I had only one thing to fight against now, and that was despair.
Tuesday 24 January
I was disinclined for company this evening, but I could not sit at home and brood. I leafed through my invitations and set out for the Pargeters’ party, knowing that it would be well attended and that it would lift my spirits to be in company.
I saw some of my acquaintance there as I waited on the stairs to be received, which made the waiting tolerable. But on entering the drawing room, I received a shock, for there was Willoughby, and he was talking to a very fashionable young woman. From the way their heads were held close together, and the way he smiled at her, it was evident that she was no casual acquaintance, but that he was courting her.
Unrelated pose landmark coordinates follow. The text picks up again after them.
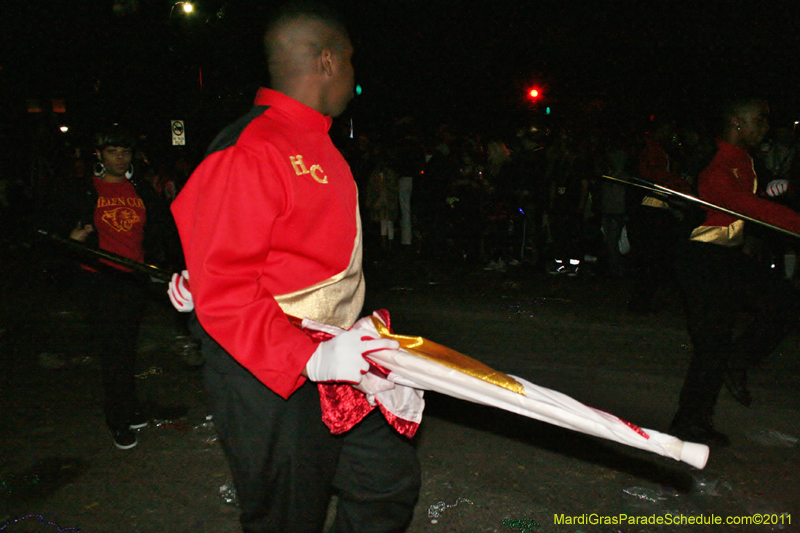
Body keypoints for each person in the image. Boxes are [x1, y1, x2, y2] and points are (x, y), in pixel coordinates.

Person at [169, 3, 421, 532]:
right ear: (327, 62)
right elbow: (226, 290)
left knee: (386, 484)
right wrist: (306, 360)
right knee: (288, 516)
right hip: (268, 373)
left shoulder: (318, 140)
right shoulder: (248, 149)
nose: (354, 79)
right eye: (350, 63)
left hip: (332, 355)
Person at [669, 97, 800, 446]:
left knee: (785, 301)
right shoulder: (712, 158)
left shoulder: (744, 159)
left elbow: (758, 202)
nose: (764, 128)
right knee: (712, 341)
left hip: (727, 256)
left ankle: (738, 360)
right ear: (738, 122)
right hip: (701, 258)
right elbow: (742, 205)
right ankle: (690, 422)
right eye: (759, 121)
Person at [59, 126, 177, 449]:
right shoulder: (86, 190)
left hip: (133, 278)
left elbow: (160, 227)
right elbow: (60, 229)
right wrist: (72, 239)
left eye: (125, 152)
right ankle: (117, 418)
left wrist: (162, 261)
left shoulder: (140, 189)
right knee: (114, 350)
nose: (120, 157)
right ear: (99, 154)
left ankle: (130, 405)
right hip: (100, 278)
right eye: (113, 151)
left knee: (127, 346)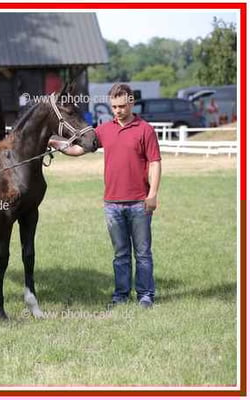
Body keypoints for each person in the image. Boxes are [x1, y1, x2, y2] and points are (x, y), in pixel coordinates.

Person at [50, 83, 162, 308]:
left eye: (122, 106)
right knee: (120, 254)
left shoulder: (145, 130)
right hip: (112, 204)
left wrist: (152, 194)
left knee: (142, 253)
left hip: (139, 202)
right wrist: (56, 144)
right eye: (114, 107)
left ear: (131, 102)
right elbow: (78, 150)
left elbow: (155, 163)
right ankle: (121, 295)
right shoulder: (103, 130)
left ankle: (145, 295)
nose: (118, 111)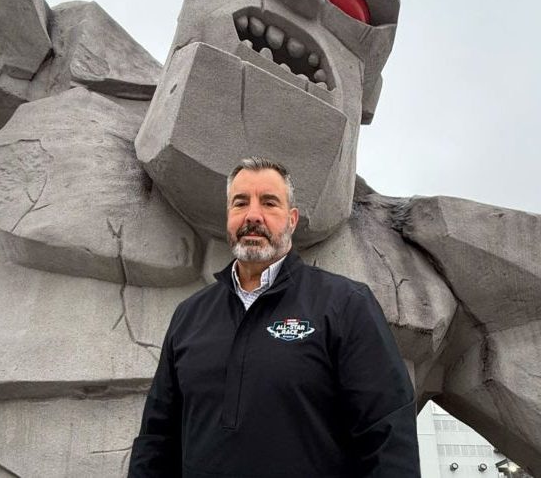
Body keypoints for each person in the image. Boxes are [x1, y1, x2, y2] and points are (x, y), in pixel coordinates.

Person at [128, 156, 420, 477]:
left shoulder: (347, 304)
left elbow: (387, 434)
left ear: (292, 220)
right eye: (241, 203)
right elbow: (156, 439)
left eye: (269, 203)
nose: (253, 215)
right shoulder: (189, 316)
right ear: (229, 216)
But how could this be, when he was in love with Marianne?
‘Miss Grey is a lucky young woman, is she not?’ asked Mrs Pargeter, seeing the direction of my gaze. ‘Mr Willoughby is popular wherever he goes, and she has done well to catch him. They are well suited, fashionable people both, and with handsome fortunes, for though he has only a small income at present, he has expectations, and she is a considerable heiress with fifty thousand pounds. They make an attractive couple.’
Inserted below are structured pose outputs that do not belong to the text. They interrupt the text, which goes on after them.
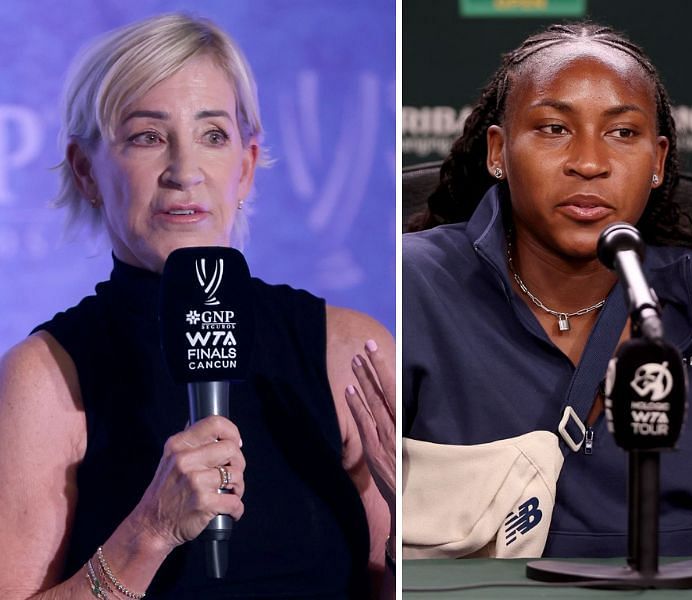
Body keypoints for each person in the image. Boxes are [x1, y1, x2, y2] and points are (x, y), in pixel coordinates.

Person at [0, 14, 396, 598]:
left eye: (213, 136)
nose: (185, 172)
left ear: (245, 165)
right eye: (147, 137)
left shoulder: (346, 352)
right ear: (86, 171)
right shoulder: (45, 377)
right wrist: (149, 532)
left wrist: (411, 538)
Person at [403, 22, 692, 557]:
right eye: (553, 128)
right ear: (498, 151)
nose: (589, 163)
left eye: (622, 133)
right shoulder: (413, 285)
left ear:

‘A couple?’ I asked, with a peculiar feeling which was a mixture of elation and despair.
‘Yes, the marriage is to take place within a few weeks, and then they are to go to Combe Magna, his place in Somersetshire, where they intend to settle.’
I could not believe it, although why I could not, I did not know, for I had had every proof that he was not a gentleman. And yet this ... It was almost worse than what he had done to Eliza, for it was not thoughtless selfishness, it was wanton cruelty. He knew that Marianne was in town, for he had left his card and he must have received her letters. If he was really betrothed to Miss Grey, then why had he not written to Marianne and explained? It would have cost him nothing, demanded no sacrifice, as marriage to Eliza would have done. It would have taken him a few minutes, no more, and yet he had not even bothered to spend so small an amount of time to write to her and put her out of her misery.
He did not see me, for which I was grateful, for I could not have brought myself to acknowledge him. I was so sickened by his behaviour that I wanted to leave, but there was a crush of people coming up the stairs and it was impossible for me to force my way down them. I retired to the card room, therefore, to fume in silent rage, for it was evident that he had deserted Marianne as callously as he had deserted Eliza, with more cruelty, but — thank God! — to less ruinous effect.
After a few hands of cards I thought the crush would have abated and that I would be able to make my way down the stairs, and so I left the card-table and walked back into the saloon. As I entered it, my eye was drawn to a young woman just entering the room through the opposite door, and I saw that it was Marianne. She was looking very beautiful. Her eyes were bright and there was a spot of colour in each cheek which intensified her loveliness. Her dress was simple, but she needed no elaborate gown to set off her graceful figure. Her manner was animated and her gaze darted hither and hither, and I realized with dismay that she was looking for Willoughby.
At that moment she saw him, and her countenance glowed with delight. She began to move towards him, but her sister held her back, evidently fearing a scene, and guided her into a chair, where she sat in an agony of impatience which affected every feature as she waited for him to notice her.